On May 6, Masque and Gown staged a play on the terrace of the Walker Art Building, in a very old Bowdoin tradition of Shakespeare on the steps that hasn’t happened in a while. Ymir St. George ’26 plays Malvolio here in the informal outdoor production of Twelfth Night, directed by Francesca Kusserow ’24, a classics major who did theater for the first time last year, when she was in the Masque and Gown production of Much Ado about Nothing In addition to directing, Kusserow served as the artistic director and costume designer, and she was aided by two stage managers. “Shakespeare’s plays are six hundred years old,” she says, “but they are timeless.” The cast of fourteen actors “was so wonderful, so dedicated,” Kusserow added. “They just made it so beautiful.” The weather was warm and sunny the day of the performance, and a crowd of students, faculty, staff, and members of the Brunswick community showed up on the Quad to enjoy the show.

By the Numbers

Dialed In

College radio stations play a soundtrack to such impressionable years that it’s no wonder they occupy an especially nostalgic place in our hearts.
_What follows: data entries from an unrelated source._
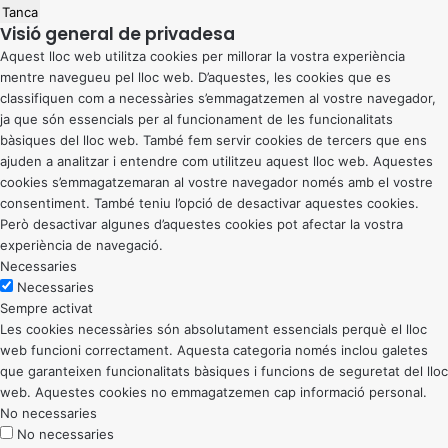
Tanca
Visió general de privadesa
Aquest lloc web utilitza cookies per millorar la vostra experiència
mentre navegueu pel lloc web. D’aquestes, les cookies que es
classifiquen com a necessàries s’emmagatzemen al vostre navegador,
ja que són essencials per al funcionament de les funcionalitats
bàsiques del lloc web. També fem servir cookies de tercers que ens
ajuden a analitzar i entendre com utilitzeu aquest lloc web. Aquestes
cookies s’emmagatzemaran al vostre navegador només amb el vostre
consentiment. També teniu l’opció de desactivar aquestes cookies.
Però desactivar algunes d’aquestes cookies pot afectar la vostra
experiència de navegació.
Necessaries
Necessaries
Sempre activat
Les cookies necessàries són absolutament essencials perquè el lloc
web funcioni correctament. Aquesta categoria només inclou galetes
que garanteixen funcionalitats bàsiques i funcions de seguretat del lloc
web. Aquestes cookies no emmagatzemen cap informació personal.
No necessaries
No necessaries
WBOR spent its own formative years redefining itself, evolving in the 1940s and ’50s from BOTA and then WBOA (both for Bowdoin on the air) on the AM dial to the call sign it has had since 1957 (for Bowdoin on the radio), when WBOR’s inaugural FM broadcast could first be heard across campus. Previously, the station could only be picked up in first-year dorms within a few hundred feet of the station, which was then in Moulton Union but has been in the basement of the former Dudley Coe Health Center since 1995. WBOR has played host to decades of memorable moments musical and otherwise, perhaps most notably during the sixties. In March 1960, the station recorded a Pete Seeger concert at Pickard Theater. The Smithsonian Institution would later release the entire recording in a two-CD set and on streaming platforms. In May 1964, the station recorded a speech given by the Rev. Martin Luther King Jr. at the First Parish Church, and in October 1969, WBOR broadcast all-day coverage of Moratorium to End the War in Vietnam activities. Recently, the station received a gift from Bob Lochte ’72, who remembers fondly his involvement with WBOR and went on to work in radio and television for thirty years, becoming an ardent supporter of nonprofit radio. The station plans to use his contribution to update its equipment.